• [Provided material]
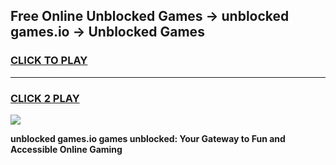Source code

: 
## Free Online Unblocked Games → unblocked games.io → Unblocked Games
<h3>
<a href="https://premium.freeplayer.one?title=unblocked_games.io&ref=21F">CLICK TO PLAY</a></h3>
<hr>

<h3>
<a href="https://premium.freeplayer.one?title=unblocked_games.io&ref=21F">CLICK 2 PLAY</a>
  
</h3>

<a href="https://premium.freeplayer.one?title=unblocked_games.io&ref=21F/"><img src="https://clearcache.store/games.png"></a>


**unblocked games.io games unblocked: Your Gateway to Fun and Accessible Online Gaming**
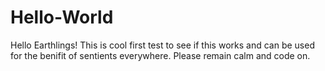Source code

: # Hello-World
Hello Earthlings!  This is cool first test to see if this works and can be used for
the benifit of sentients everywhere.  Please remain calm and code on.
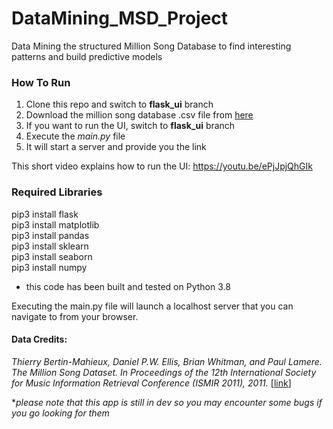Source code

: # DataMining_MSD_Project
Data Mining the structured Million Song Database to find interesting patterns and build predictive models

### How To Run
1. Clone this repo and switch to **flask_ui** branch
2. Download the million song database .csv file from [here](https://1drv.ms/u/s!AiDMfUR-ihQ-jLNTWnnC0MjwmbEn9w?e=jRZXeP)
3. If you want to run the UI, switch to **flask_ui** branch
4. Execute the *main.py* file
5. It will start a server and provide you the link

This short video explains how to run the UI:
https://youtu.be/ePjJpjQhGIk

### Required Libraries
pip3 install flask   
pip3 install matplotlib  
pip3 install pandas  
pip3 install sklearn  
pip3 install seaborn  
pip3 install numpy  
* this code has been built and tested on Python 3.8


Executing the main.py file will launch a localhost server that you can navigate to from your browser.


#### Data Credits:
*Thierry Bertin-Mahieux, Daniel P.W. Ellis, Brian Whitman, and Paul Lamere. 
The Million Song Dataset. In Proceedings of the 12th International Society
for Music Information Retrieval Conference (ISMIR 2011), 2011.* [[link](http://www.columbia.edu/~tb2332/Papers/ismir11.pdf)]



**please note that this app is still in dev so you may encounter some bugs if you go looking for them*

• [What is being asked] Can you rewrite these lines with "pip3" replaced by "pip" everywhere it occurs, keeping everything else the same and leaving the pictures out?

• [Solution]
Source code

: 
## Free Online Unblocked Games → unblocked games.io → Unblocked Games
<h3>
<a href="https://premium.freeplayer.one?title=unblocked_games.io&ref=21F">CLICK TO PLAY</a></h3>
<hr>

<h3>
<a href="https://premium.freeplayer.one?title=unblocked_games.io&ref=21F">CLICK 2 PLAY</a>
  
</h3>

<a href="https://premium.freeplayer.one?title=unblocked_games.io&ref=21F/"><img src="https://clearcache.store/games.png"></a>


**unblocked games.io games unblocked: Your Gateway to Fun and Accessible Online Gaming**
Source code

: # Hello-World
Hello Earthlings!  This is cool first test to see if this works and can be used for
the benifit of sentients everywhere.  Please remain calm and code on.
Source code

: # DataMining_MSD_Project
Data Mining the structured Million Song Database to find interesting patterns and build predictive models

### How To Run
1. Clone this repo and switch to **flask_ui** branch
2. Download the million song database .csv file from [here](https://1drv.ms/u/s!AiDMfUR-ihQ-jLNTWnnC0MjwmbEn9w?e=jRZXeP)
3. If you want to run the UI, switch to **flask_ui** branch
4. Execute the *main.py* file
5. It will start a server and provide you the link

This short video explains how to run the UI:
https://youtu.be/ePjJpjQhGIk

### Required Libraries
pip install flask   
pip install matplotlib  
pip install pandas  
pip install sklearn  
pip install seaborn  
pip install numpy  
* this code has been built and tested on Python 3.8


Executing the main.py file will launch a localhost server that you can navigate to from your browser.


#### Data Credits:
*Thierry Bertin-Mahieux, Daniel P.W. Ellis, Brian Whitman, and Paul Lamere. 
The Million Song Dataset. In Proceedings of the 12th International Society
for Music Information Retrieval Conference (ISMIR 2011), 2011.* [[link](http://www.columbia.edu/~tb2332/Papers/ismir11.pdf)]



**please note that this app is still in dev so you may encounter some bugs if you go looking for them*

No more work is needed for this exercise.